Translating Mr. Panday

04 August 2000, 887 words

Jack Warner says that people attack Basdeo Panday because he is Indian. The Hindu newspaper columnists say people criticize Panday because he is Hindu. Me, I think the problem is that Basdeo Panday doesn't speak English.

It may seem like he does. He does, after all, use an English vocabulary and roll his r's. But, like Humpty Dumpty in Alice in Wonderland, Mr. Panday clearly adheres to the philosophy that a word shall mean whatever he wants it to mean.

I only realized this some weeks ago, when Mr. Panday announced that the new airport would be opened a day early on August 30. Mind you, it won't be ready to receive airplanes or passengers. It will have no equipment, and most of the buildings will still be incomplete. But Mr. Panday is going to open it, anyway.

Clearly, the meaning of the word "open" is different for him than for ordinary mortals like myself. It later turned out that Mr. Panday meant that the ceremony to "open" the airport is really going to be a ceremony to "hand over" the airport to the Airports Authority, who would then see about getting it ready for opening (in the usual sense) in November or maybe early next year.

Once I understood this, some of Mr. Panday's more mysterious statements became almost explicable. Thus, when he announced last month that the Government planned to provide secondary school places for all children, Mr. Panday was probably using the word "secondary" in a very exact way. "Secondary" simply means any school which is not "primary". The word "primary" comes from the Latin primus, from which comes the word "prime", which everyone knows the model schools and junior secs most definitely are not.

Mr. Panday was possibly being similarly exact when, in earlier times, he denied receiving a report of the death threat against Ken Gordon and said he could not remember getting any letter from murdered UNC councillor Hansraj Sumairsingh.

But for Mr. Panday, the word "receive" probably means to be given something in his hands. After all, this is a man who grew up in dire poverty, where nothing was handed to him on a platter. But, as Prime Minister, he has aides who receive all his documents, and Mr. Panday, I now understand, is a man who uses words very, very, very precisely.
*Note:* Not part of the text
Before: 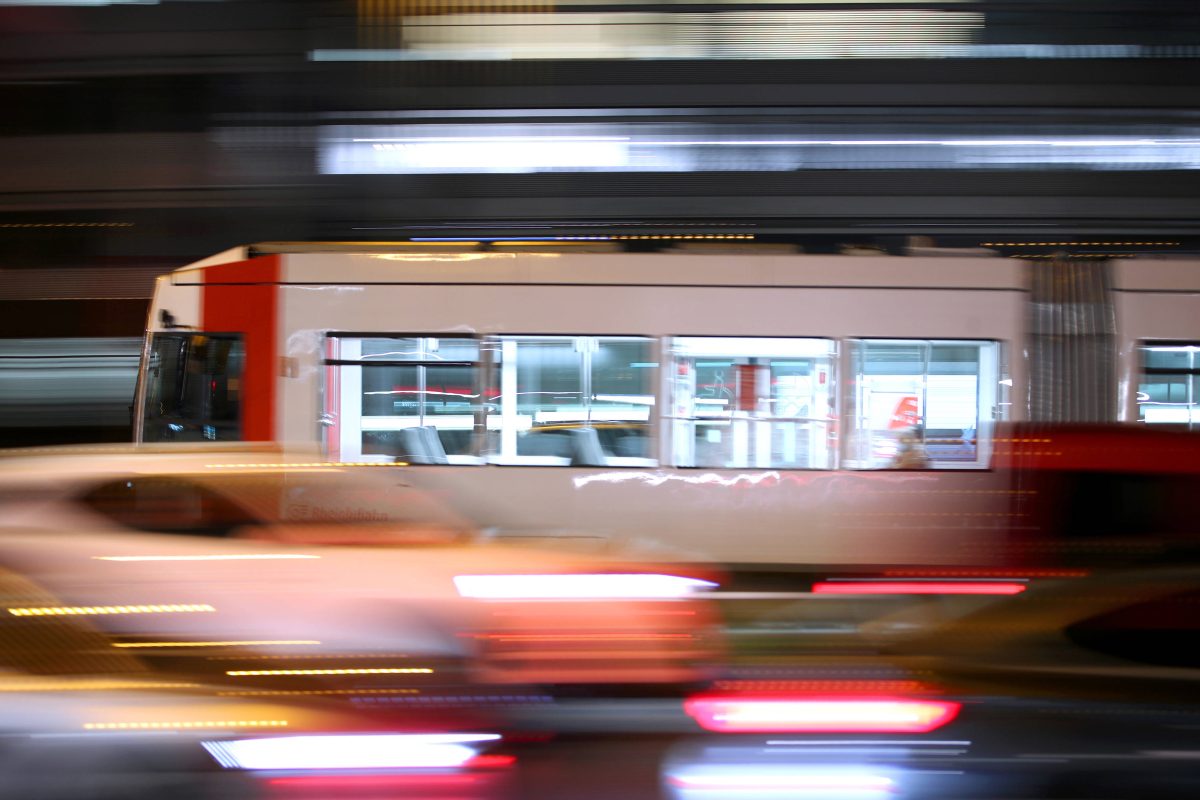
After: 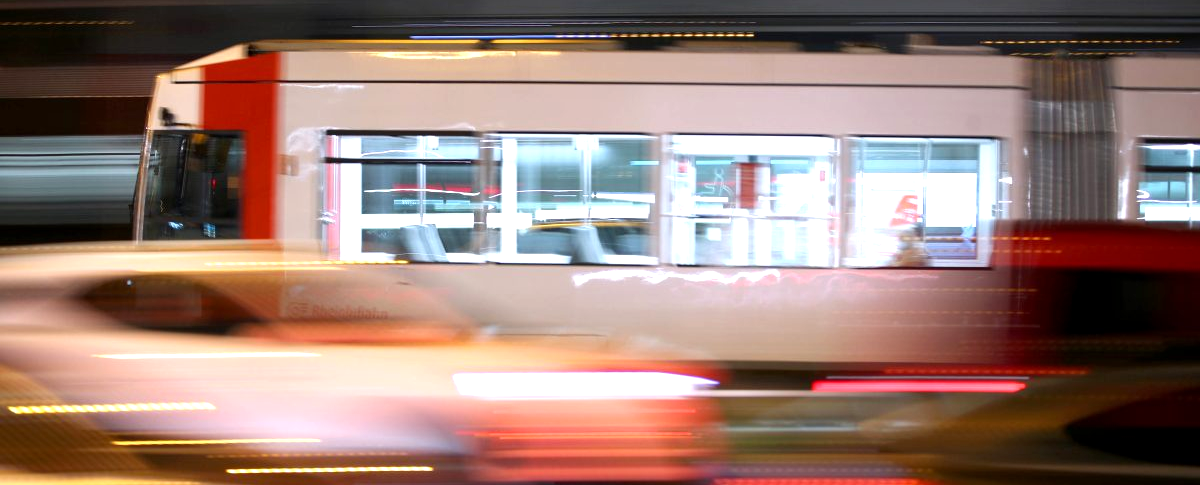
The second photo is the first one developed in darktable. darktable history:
crop and rotate: top 25.357%, bottom 13.942%
exposure: black level correction 0.001, exposure 0.5 EV, compensate exposure bias true, compensate highlight preservation false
As I pondered more on Mr. Panday's unique word-usage, I even began to see him as a political Shakespeare - i.e. a man who uses words subtly and with multifarious meanings. Thus, when he described Local Government Minister Dhanraj Singh as his "best Minister", many people were outraged. But I now understand that Mr. Panday was not actually complimenting Singh, since he later clearly stated that Lloyd Best was an enemy of the UNC. Get it?
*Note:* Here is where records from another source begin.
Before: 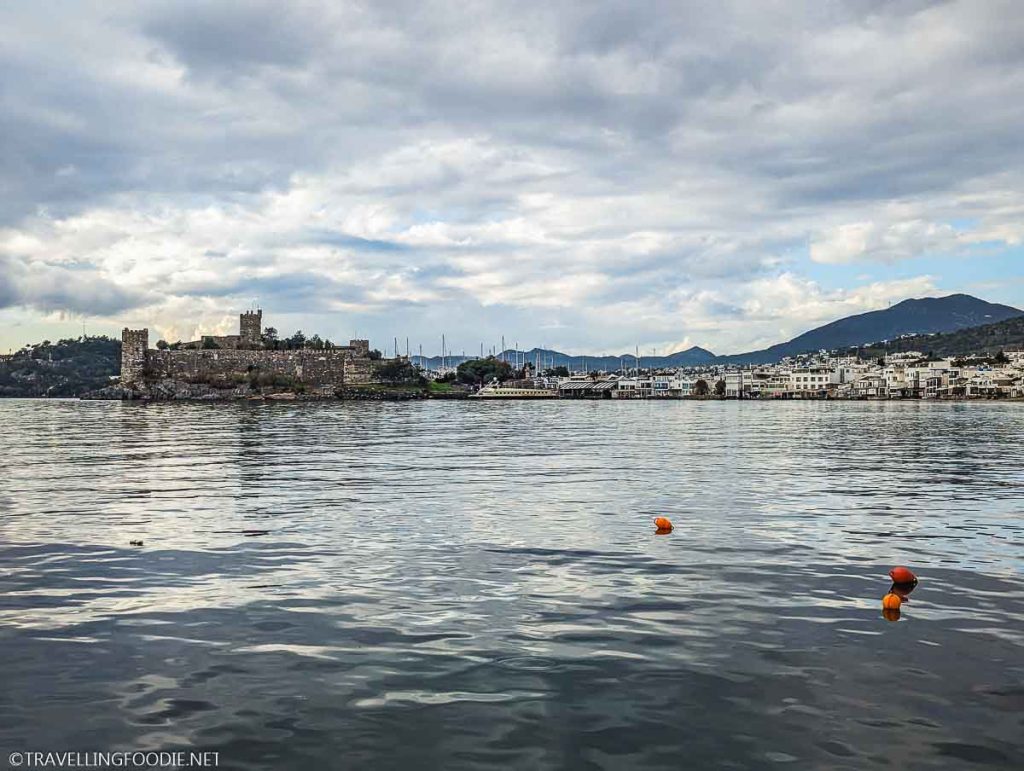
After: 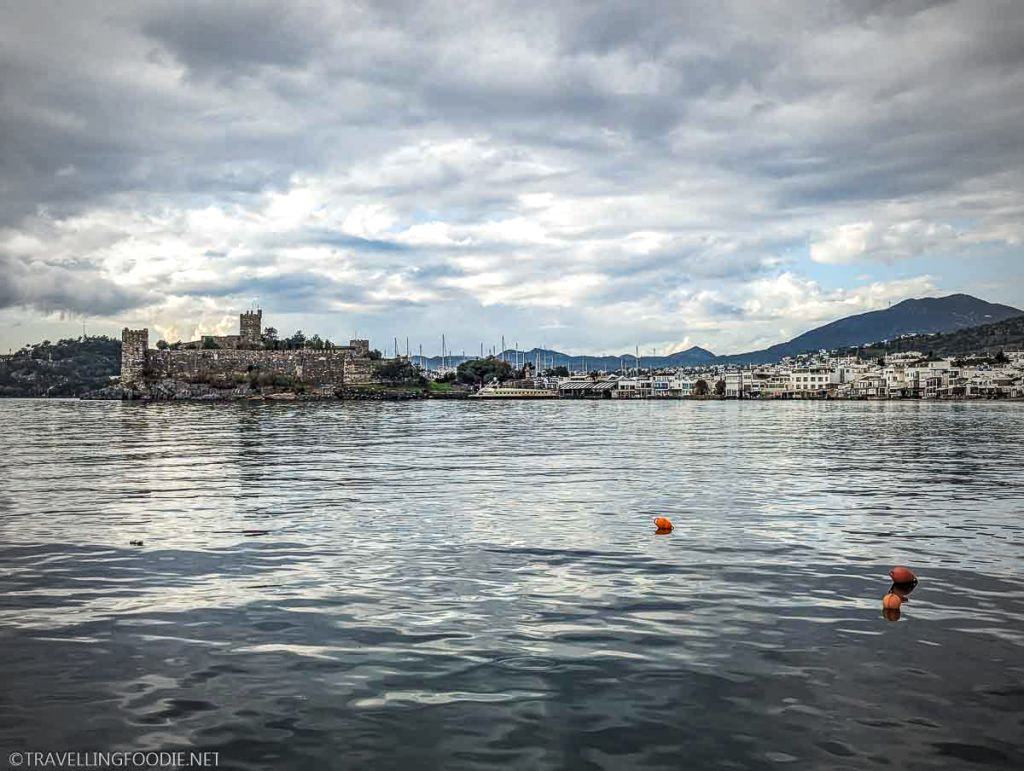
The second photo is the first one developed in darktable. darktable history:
vignetting: fall-off start 67.15%, brightness -0.442, saturation -0.691, width/height ratio 1.011, unbound false
local contrast: highlights 99%, shadows 86%, detail 160%, midtone range 0.2
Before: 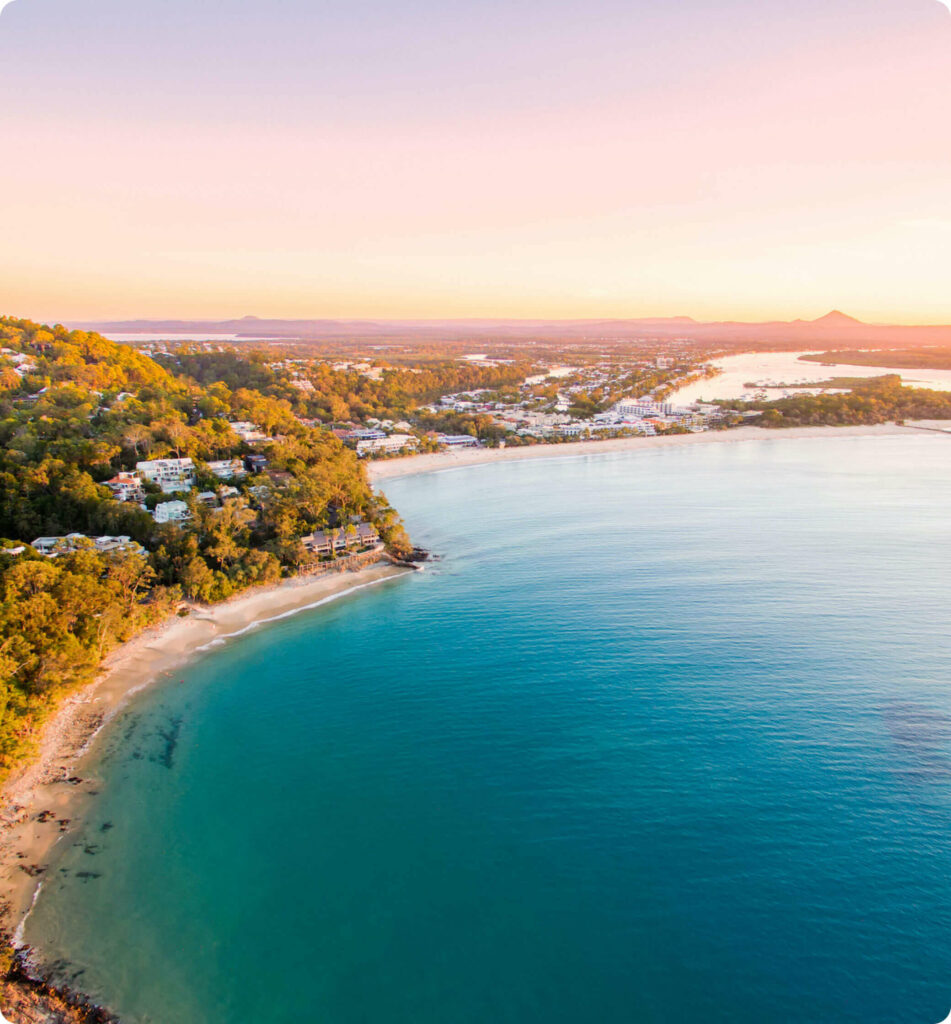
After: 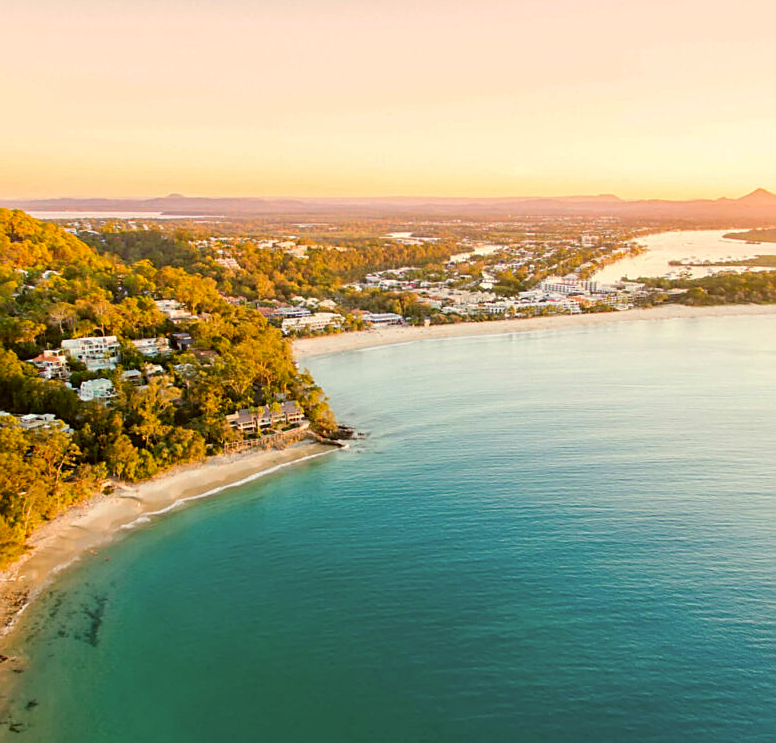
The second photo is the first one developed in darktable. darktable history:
crop: left 7.935%, top 11.945%, right 10.464%, bottom 15.424%
sharpen: on, module defaults
color correction: highlights a* -1.76, highlights b* 10.43, shadows a* 0.411, shadows b* 19.43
It may be this Shakespearean mindset which causes Mr. Panday to see, and express, meaning in ways that lesser mortals do not immediately grasp. Thus, when Mr. Panday said that "Chutney Rising" was a racist headline, maybe what he actually meant was that the editor was implying that Indian women were not true Trinis.

Mr. Panday's sub-text was probably as follows: "Every Trinidadian knows that wining is a revolving motion of the waist which occurs in a largely circular motion. To say that chutney was rising implied that the Indian dancers could only 'juk' - i.e. move their waist up and down." It has to be something like that, I think, since only a totally paranoid person could actually believe that the headline was racist.

It may be this penchant for subtle metaphor which has caused some of Mr. Panday's statements to appear inflammatory. Take his infamous "Do dem first" statement made at the UNC's third anniversary rally. Journalists may have completely misinterpreted Mr. Panday's meaning since, in colloquial terms, to do someone is to give them pleasure. And Mr. Panday has always been a man who speaks like that.

In this light, when he seems at his most arrogant, bumptious and egomaniacal, Mr. Panday may actually be self-deprecating. Consider the imbroglio between him and President Robinson over the firing of the two Tobago senators.

It turned out that Mr. Panday and Mr. Robinson had not been meeting for some time. Mr. Panday said that it was Mr. Robinson who wished to limit their weekly meetings because of the latter's ill-health. Mr. Robinson later denied this, but it may be that he had not understood that when Mr. Panday made his statement, he was in fact acknowledging that his presence made Mr. Robinson sick.

It may seem that I go too far in arguing for these interpretations of Mr. Panday's statements. But we must bear in mind that, according to every opinion poll, most of the Indo-Trini populace sees him as a benign and inspired leader. Given this, Warner and the Hindu columnists may have a point.

Maybe it is Indo-Trinis' instinctive understanding of Hindi and other Indian languages which allows them to hear what Mr. Panday is really saying. But how come, you may ask, Warner understands him, too? Well, ethnic loyalty and political self-interest have this in common: they make people deaf, blind and dumb, like the three monkeys. Enter Jack, well-named, stage left.